Derived fields in Customer Journey Analytics are one of those features that sound straightforward until you’re staring at a regex replace rule that refuses to behave. This is a short field note on the patterns that actually work in production.
The problem
You’ve got a page_url dimension full of tracking parameters — UTMs, click IDs, session tokens — and marketing wants a clean page_path that strips everything after the ?. Simple enough in SQL. In CJA’s derived field builder, slightly less obvious.

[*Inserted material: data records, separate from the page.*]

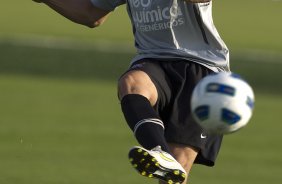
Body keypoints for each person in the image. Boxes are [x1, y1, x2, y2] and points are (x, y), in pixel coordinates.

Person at [33, 0, 229, 183]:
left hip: (202, 68)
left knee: (175, 174)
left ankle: (167, 159)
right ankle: (160, 151)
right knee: (131, 83)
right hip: (152, 58)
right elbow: (91, 13)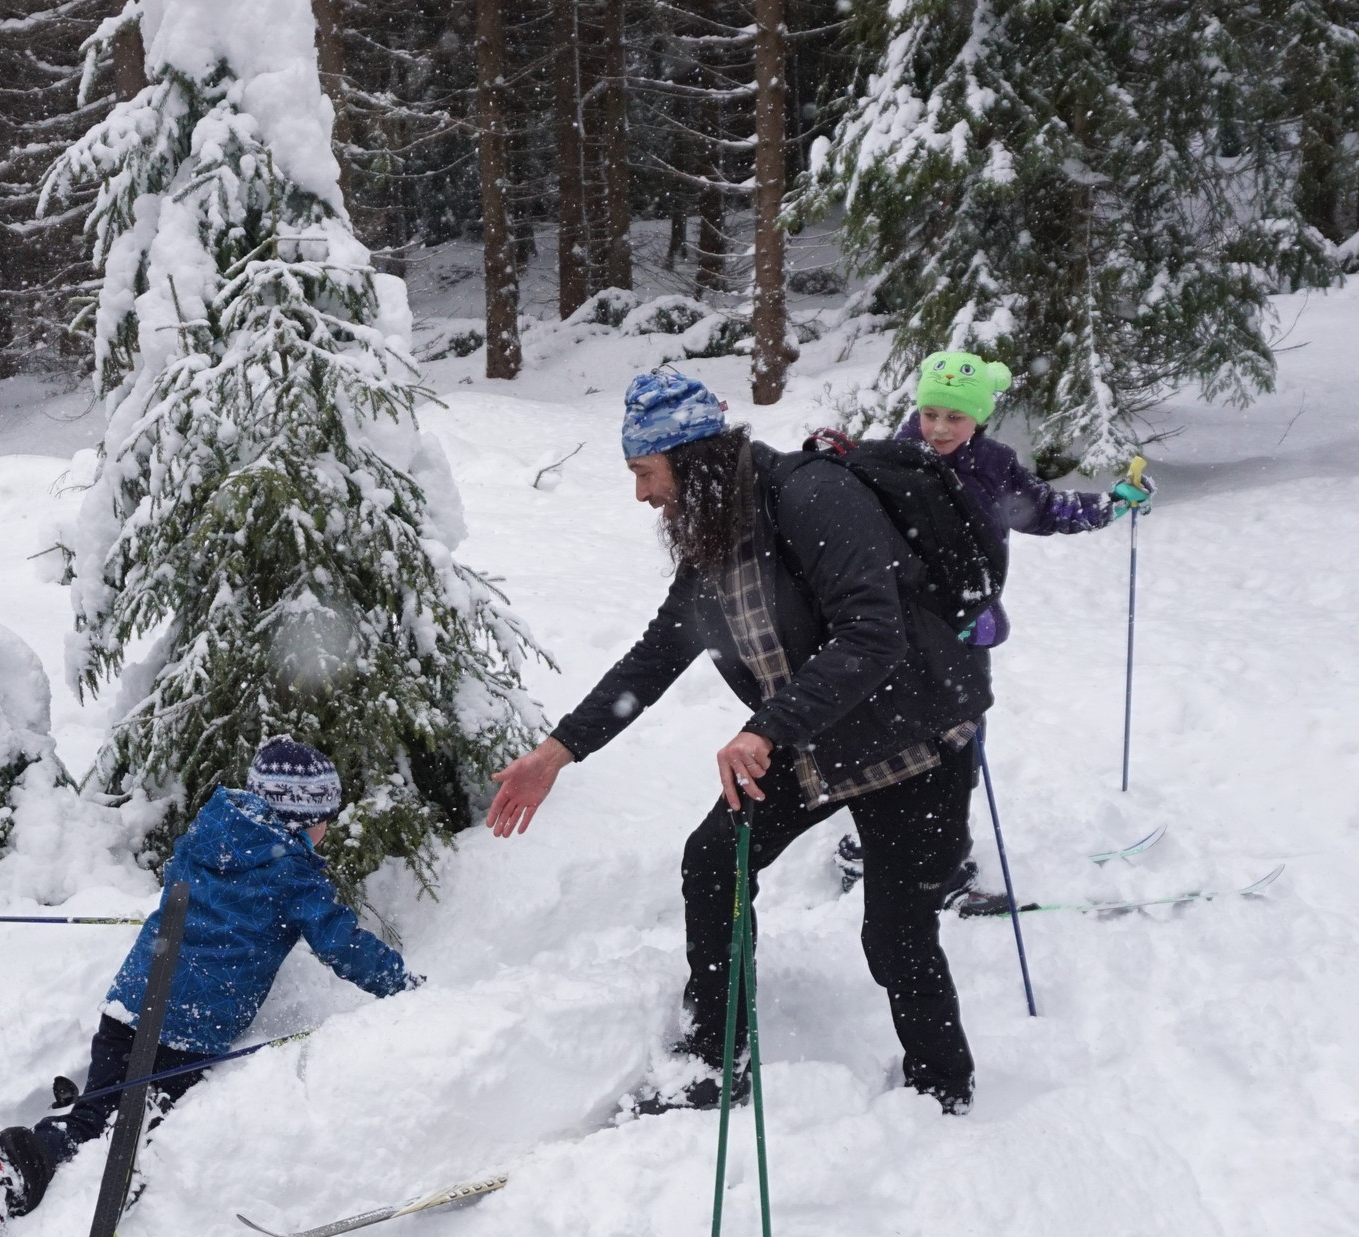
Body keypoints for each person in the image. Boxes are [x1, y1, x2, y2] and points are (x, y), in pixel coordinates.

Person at [484, 371, 988, 1114]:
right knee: (715, 861)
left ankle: (942, 1089)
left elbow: (872, 634)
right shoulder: (713, 536)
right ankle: (717, 1056)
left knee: (897, 935)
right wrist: (556, 753)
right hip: (813, 739)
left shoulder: (813, 496)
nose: (642, 495)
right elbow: (657, 655)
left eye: (645, 472)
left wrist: (765, 728)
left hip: (911, 739)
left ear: (691, 460)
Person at [0, 738, 418, 1219]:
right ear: (303, 820)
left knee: (94, 1111)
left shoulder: (208, 836)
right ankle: (62, 1185)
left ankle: (20, 1155)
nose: (328, 827)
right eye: (325, 817)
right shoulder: (294, 876)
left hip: (131, 1003)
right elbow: (341, 944)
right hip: (190, 1027)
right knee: (137, 1122)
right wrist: (401, 984)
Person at [830, 348, 1154, 904]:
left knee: (959, 748)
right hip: (900, 633)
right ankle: (881, 857)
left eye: (955, 416)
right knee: (895, 744)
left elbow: (1043, 509)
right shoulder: (887, 459)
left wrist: (1109, 505)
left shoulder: (993, 464)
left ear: (978, 416)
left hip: (966, 632)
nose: (939, 428)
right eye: (931, 413)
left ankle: (935, 858)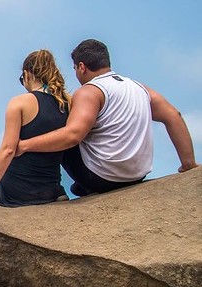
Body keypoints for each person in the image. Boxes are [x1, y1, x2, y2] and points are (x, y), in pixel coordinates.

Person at [16, 39, 198, 196]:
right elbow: (174, 115)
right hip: (136, 175)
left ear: (81, 66)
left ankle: (50, 190)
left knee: (58, 124)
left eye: (75, 68)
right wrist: (188, 163)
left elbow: (73, 135)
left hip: (102, 178)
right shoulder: (138, 87)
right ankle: (83, 186)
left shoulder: (90, 91)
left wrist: (25, 145)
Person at [0, 49, 71, 210]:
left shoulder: (19, 103)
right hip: (51, 187)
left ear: (27, 74)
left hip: (20, 191)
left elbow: (8, 150)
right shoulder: (67, 103)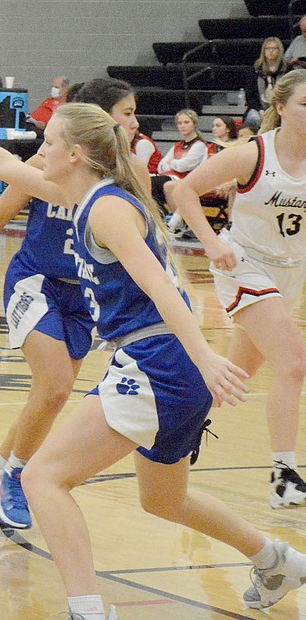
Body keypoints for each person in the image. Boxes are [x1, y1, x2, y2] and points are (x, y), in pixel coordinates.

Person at [0, 77, 306, 620]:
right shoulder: (78, 193)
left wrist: (206, 358)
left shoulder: (108, 210)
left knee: (42, 478)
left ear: (77, 153)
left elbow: (163, 287)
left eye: (48, 144)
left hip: (160, 361)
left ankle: (88, 611)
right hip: (170, 366)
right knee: (163, 499)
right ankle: (276, 559)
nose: (39, 152)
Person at [0, 77, 149, 531]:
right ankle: (14, 479)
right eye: (127, 112)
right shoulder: (50, 160)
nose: (135, 122)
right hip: (36, 281)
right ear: (100, 120)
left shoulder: (131, 173)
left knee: (48, 397)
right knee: (57, 385)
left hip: (84, 291)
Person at [168, 69, 306, 510]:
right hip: (244, 264)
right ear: (281, 108)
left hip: (290, 271)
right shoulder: (253, 154)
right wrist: (209, 242)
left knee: (235, 374)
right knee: (294, 363)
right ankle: (284, 475)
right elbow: (183, 190)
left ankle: (177, 426)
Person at [154, 109, 208, 235]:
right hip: (171, 176)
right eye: (179, 123)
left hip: (186, 179)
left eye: (186, 122)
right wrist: (174, 163)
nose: (182, 125)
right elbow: (160, 166)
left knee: (158, 184)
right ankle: (162, 219)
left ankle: (175, 222)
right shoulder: (177, 145)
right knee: (150, 183)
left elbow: (184, 166)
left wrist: (171, 163)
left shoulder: (199, 145)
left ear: (194, 124)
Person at [255, 37, 287, 110]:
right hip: (259, 108)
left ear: (279, 51)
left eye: (274, 48)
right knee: (252, 118)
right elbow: (251, 97)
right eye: (268, 48)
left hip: (282, 107)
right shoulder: (255, 69)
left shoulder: (286, 69)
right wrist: (260, 110)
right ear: (264, 51)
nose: (271, 51)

The regex replace approach
The function you want is Regex Replace. The gotcha is that CJA’s regex engine is Java-based, so some shortcuts you’re used to from JavaScript or Python won’t behave the same way.
To strip query strings:
Pattern: \?.*$
Replace: (leave empty)
This matches the ? character and everything that follows, then replaces it with nothing. Works reliably for stripping UTM parameters.
Capturing groups
Where it gets interesting is when you want to extract something from the middle of a string rather than just strip a suffix. Say you want the first path segment from /products/shoes/red:
Pattern: ^\/([^\/]+).*$
Replace: $1
The $1 backreference returns just the first captured group — in this case products. CJA supports $1 through $9 for group references.
Case-insensitive matching
CJA’s regex replace doesn’t have a flag toggle in the UI. To match case-insensitively, use the inline flag at the start of your pattern:
(?i)campaign
This matches Campaign, CAMPAIGN, campaign, etc.
Chaining derived fields
One derived field can reference another. This is useful when you want to build up a clean value in stages — first strip the query string, then extract the path segment, then recode known values with a lookup table. Each step is its own derived field, and they compose cleanly.
The build order matters: Jekyll compiles them top-to-bottom in the field list, so make sure a field is defined before anything that references it.
What doesn’t work
- Lookaheads (
(?=...)) — not supported - Named capture groups (
(?<name>...)) — use positional$1instead - The
\s+shorthand in character classes inside replace strings — spell it out as a space or use[ \t]
These limitations catch most people coming from a Python or JS regex background. Once you know them, the derived field builder is actually quite capable for the 80% of use cases that don’t need lookaheads.